Problem — Go through the data and copy each line that holds "label".

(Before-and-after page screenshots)
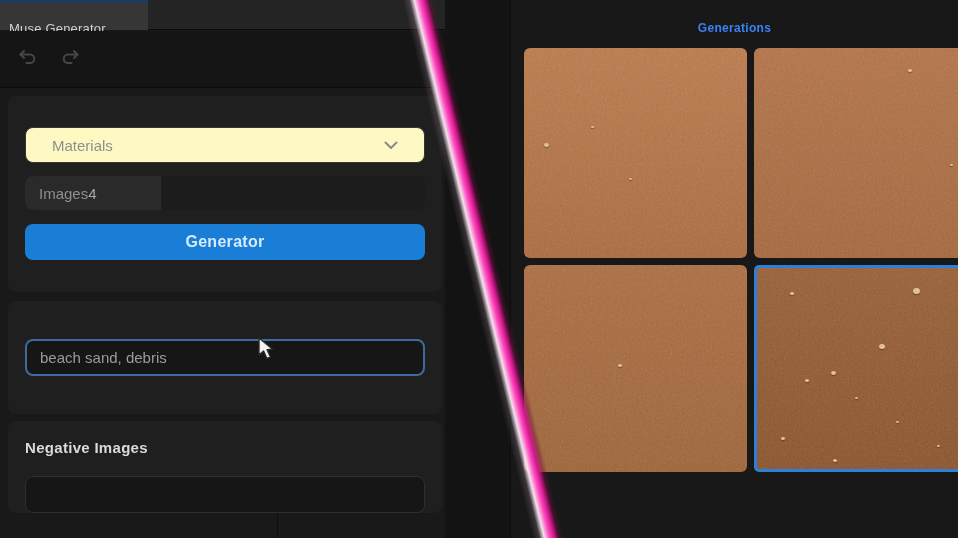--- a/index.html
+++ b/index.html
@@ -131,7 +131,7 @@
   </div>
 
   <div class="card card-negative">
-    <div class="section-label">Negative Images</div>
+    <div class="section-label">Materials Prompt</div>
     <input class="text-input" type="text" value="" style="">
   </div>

Task output —
-    <div class="section-label">Negative Images</div>
+    <div class="section-label">Materials Prompt</div>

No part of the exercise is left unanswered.